When are you happiest?
I like to balance myself with work and personal life. I feel happy when after a busy and fruitful day of work I still go home and make a good cup of coffee for myself and take a sip of it .

When you’re not in the college kitchen or in the classroom where can you be found?
I would be mostly found in the kitchen, as i have my office there, I don’t want to chose another place, since looking at my workplace makes me feel content and gives me peace.


Where is your favourite place to dine?
Koji at Conrad Pune is my favourite place to dine.

What’s your favourite takeaway or comfort food?
Street style Indonesian fried rice with sambal and Ayam Satay and mutton with Tandlachi bhakri (rice bhakri).
What makes the local food scene so exciting?

The spices and the flavours make it different and exciting , Maharashtra is blessed with natural resources and many varieties of cooking techniques like podhani, roasting tawa cooking and deep frying etc. Using these techniques not only bring the best out to showcase the food scene but also it shows how versatile and elaborate the cuisine is.

Which is the dish you’ve created that you are most proud of and why?
Recently during one of the events, i had to create a menu, keeping fine dine and Indian cuisine in mind. Progressive Indian cuisine is what people are preferring these days, a fine dine pre plated meal which has everything on it, from protein to sauces and the accompaniment .I always say you cannot create a new dish, whereas you can innovate and give the particular dish a new sense of beginning a new look, a new body but as a chef you have to keep the soul remaining so that guests don’t feel cheated.
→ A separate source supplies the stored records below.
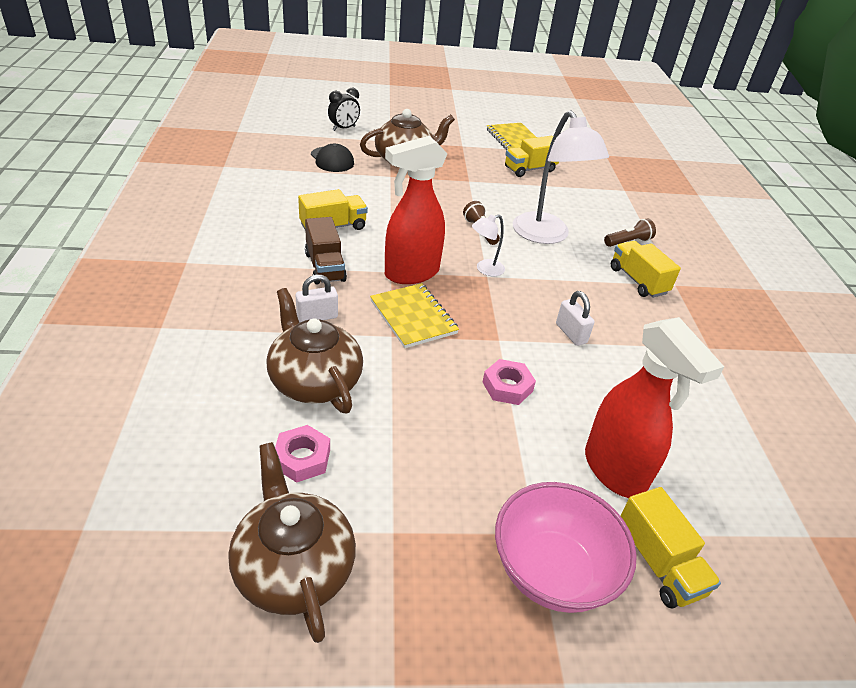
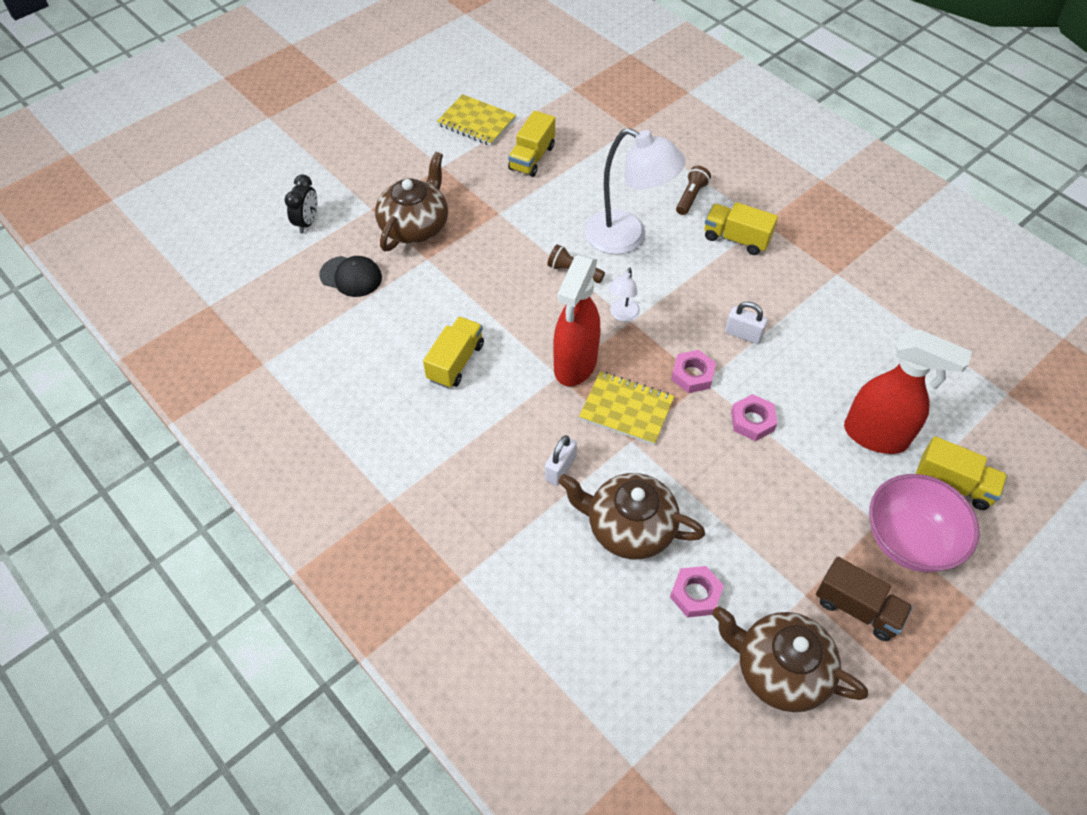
camera: 35 degrees left, 15 degrees up
(325, 267) = (504, 413): brown truck -> brown truck (857, 608)
(494, 330) = (692, 375): none -> pink nut

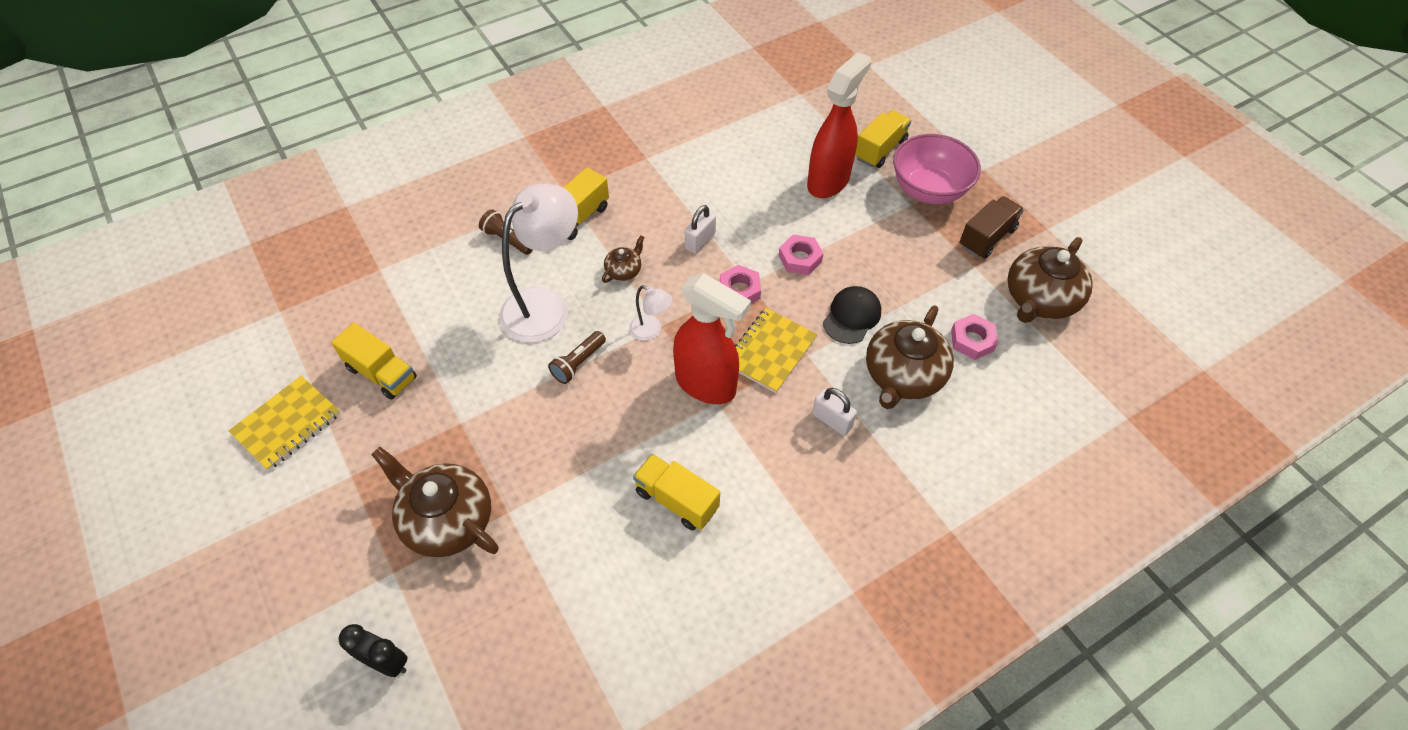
camera: 80 degrees left, 0 degrees up
(351, 276) = (508, 608): black cap -> black cap (852, 316)
(685, 283) = (624, 270): none -> brown teapot

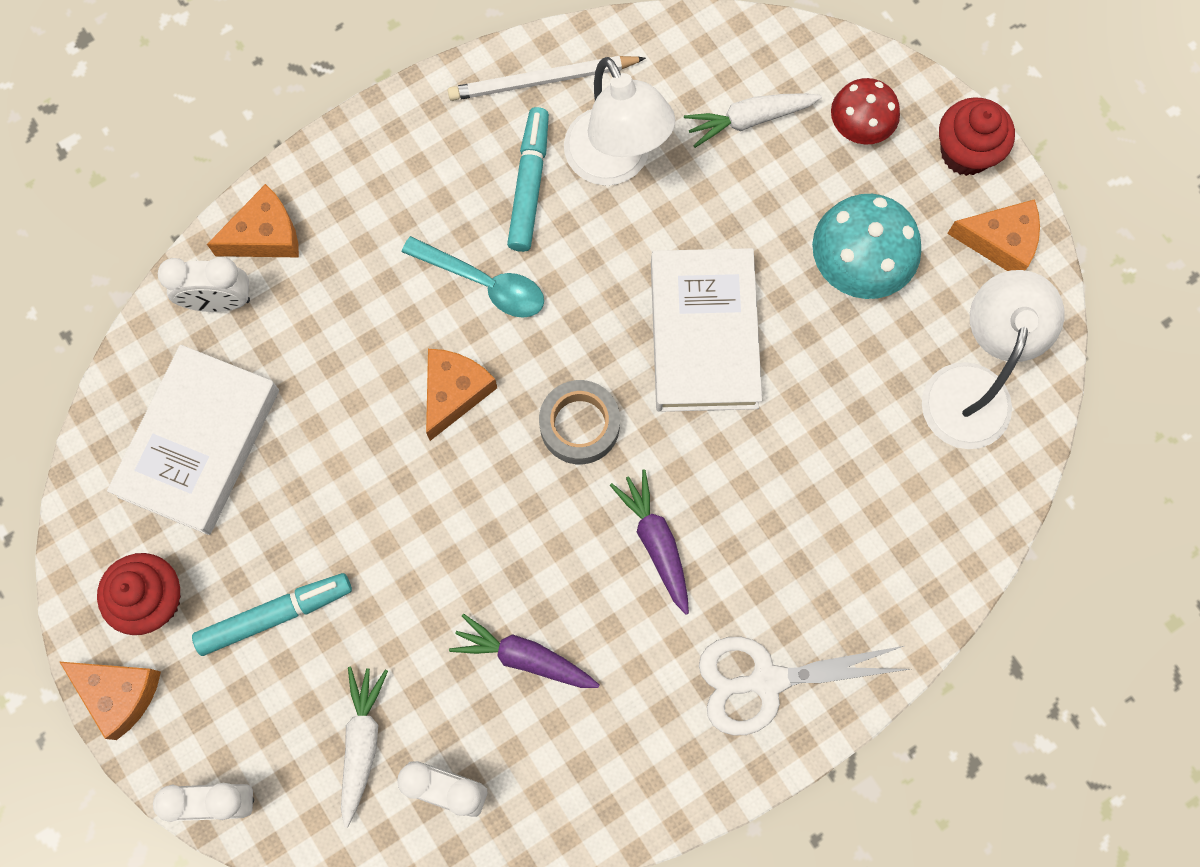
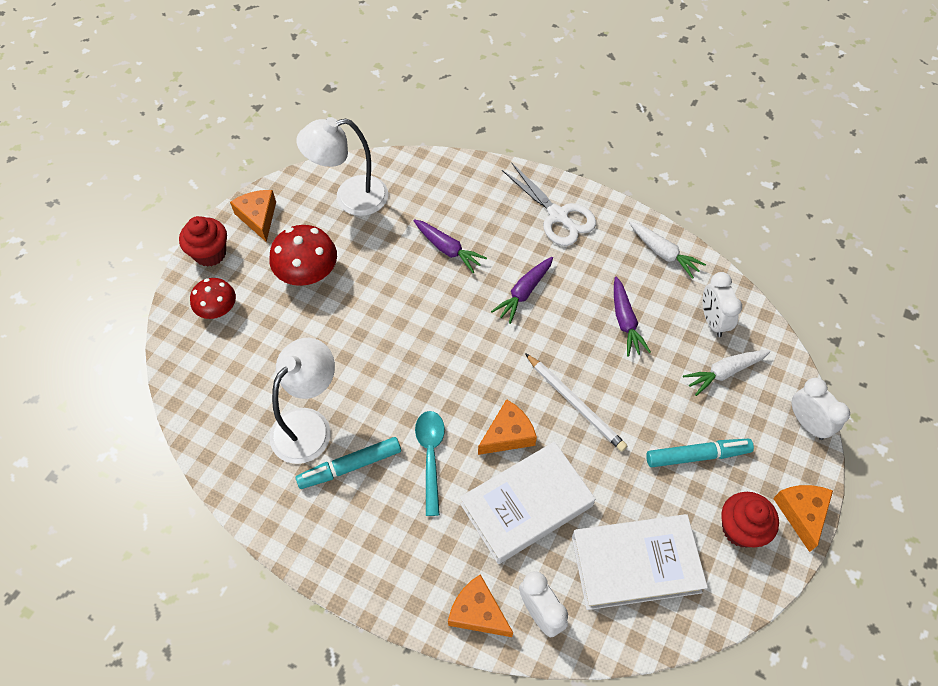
camera: 120 degrees left, 15 degrees down
(275, 615) = (697, 455): turquoise marker -> turquoise marker turned 135 degrees clockwise
(454, 392) = (508, 434): orange cheese -> orange cheese turned 150 degrees clockwise
(543, 81) = (271, 498): white pencil -> white pencil (575, 403)
(579, 425) = (485, 360): grey tape -> none
(704, 334) = (393, 326): white book -> white book (526, 505)
(749, 120) = (241, 367): white carrot -> white carrot (663, 253)
(794, 477) = (448, 249): none -> purple carrot
(858, 264) = (308, 273): turquoise mushroom -> red mushroom

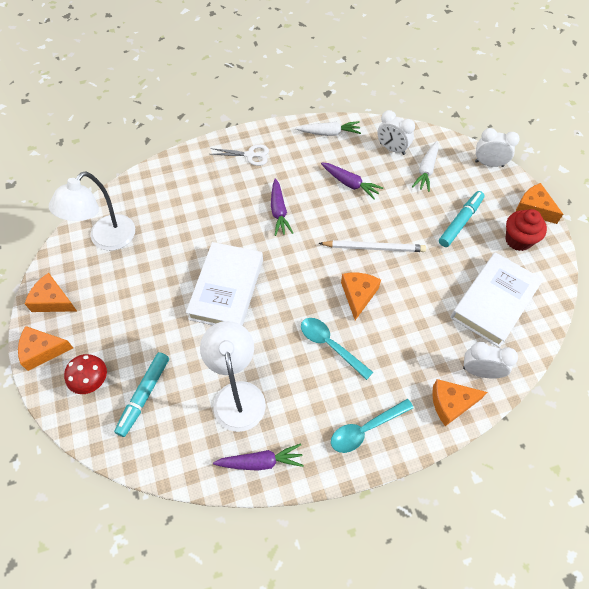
camera: 45 degrees left, 0 degrees up
(210, 253) = (42, 351): red cupcake -> orange cheese
(308, 273) = (130, 307): red mushroom -> none
(350, 466) = (291, 395): turquoise marker -> turquoise marker (144, 396)
(377, 557) = (365, 429): none -> turquoise spoon
(448, 249) = (206, 222): purple carrot -> purple carrot (260, 462)
(526, 505) = (410, 323): white book -> white book (226, 289)
(558, 216) = (250, 155): white scissors -> white scissors, size x0.65

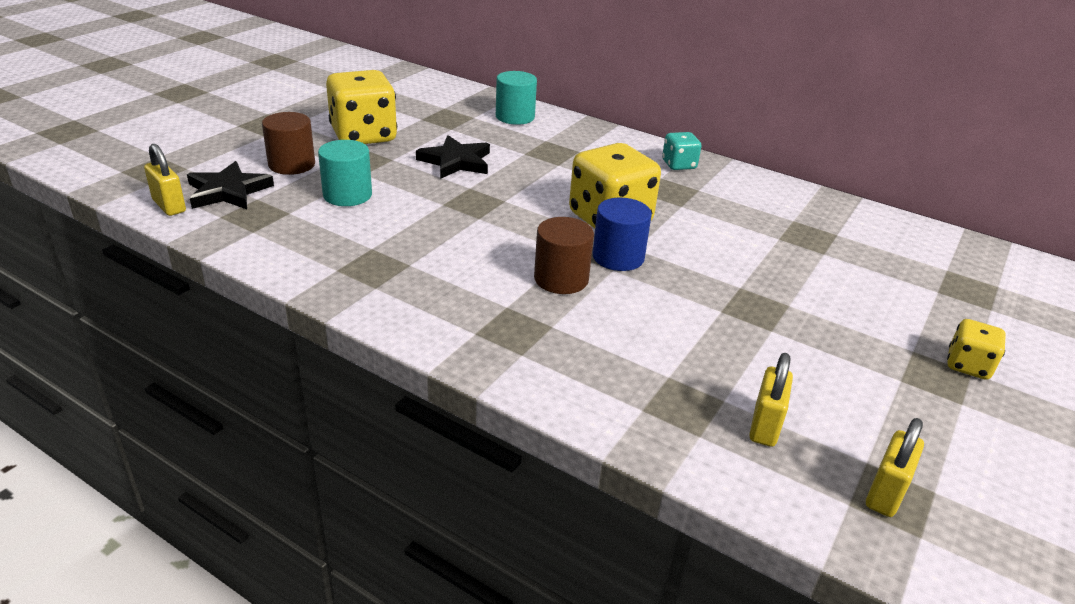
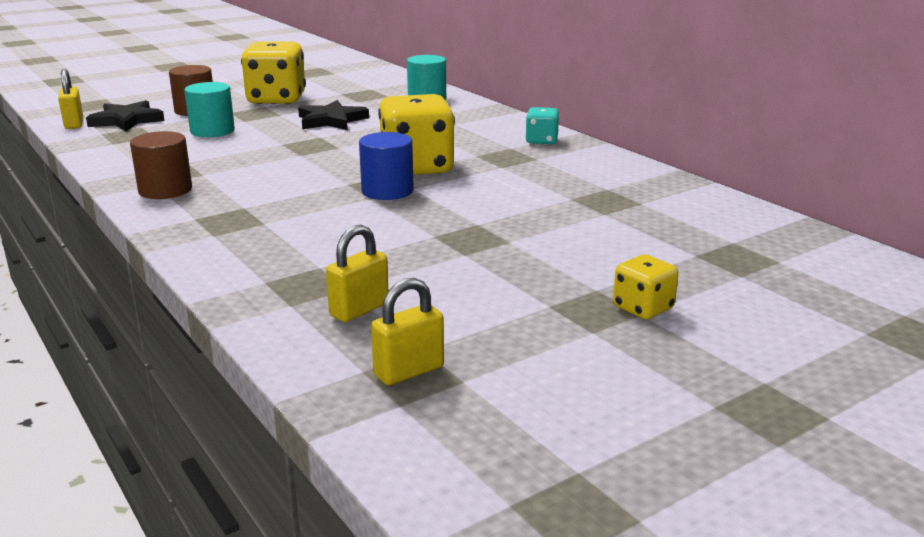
camera: 25 degrees right, 10 degrees down
(561, 279) = (315, 197): brown cylinder -> brown cylinder (165, 190)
The dish i am talking about is ‘Kathal stuffed paratha with cinnamon infused pumpkin curry’ served with asparagus foogath and beetroot lemon rice and kaveram rassa-malai kulfi with madhurika badam pheni, this dessert represents the essence of cooking in India before Britishers when food used to narrate the language of senses.


You’re having friends over for dinner tonight. What’s on the table?
When friends are over for dinner, these two dishes are a must on table- mini chicken rolls (tender crisp chicken wrapped in tortillas ) and Pepper Mutton pulao (Made with my mother’s recipe).

 Name your favourite city that has it all: food, culture, and nightlife.
I feel fortunate sometimes, when i remember my time at Singapore, a country a city that holds a special place in my heart. I was working there as an executive chef for Harry’s bar and kitchen, a popular restaurant and bar chain in Singapore with operations expanding to more than 30 restaurants.


Singapore is beautiful, a country which has everything, a mix of culture from Chinese, Japanese, Indian to Malay and people from many other countries. It’s a country where you feel proud as an Indian when metro train announcements are made in Tamil. Singapore is heaven for foodies whether it is the local food joints often called as hawker food centers, where passionate foodies and local Singaporeans enjoy an array of food from various kitchens at an affordable price.
  • 1 cup quinoa
  • 3 tablespoon Ghee
  • 1 tablespoon broken cashews
  • 1 tablespoon raisins
  • 1/2 cup powdered jaggery
  • 2 tablespoons almond & pistachio flour
  • 1/2 teaspoon cardamom powder
  • 3 tablespoons milk
Method :-
1) Dry roast the quinoa in a pan, until a sweet aroma is released.
then ground it to a coarse powder in a dry mixer, transfer the contents to clean dry bowl.
2) Now heat half of the ghee in a pan and fry the dry fruits in it.
3)Transfer the fried dry fruits to the grounded quinoa along with powdered jaggery 
4) add cardamom powder and milk, and start rubbing the mixture until its smooth and starts binding to it.
5) Take a handful of mixture and start making ladoos, roll it and keep it aside 
6) garnish it with leftover over dry fruits and serve.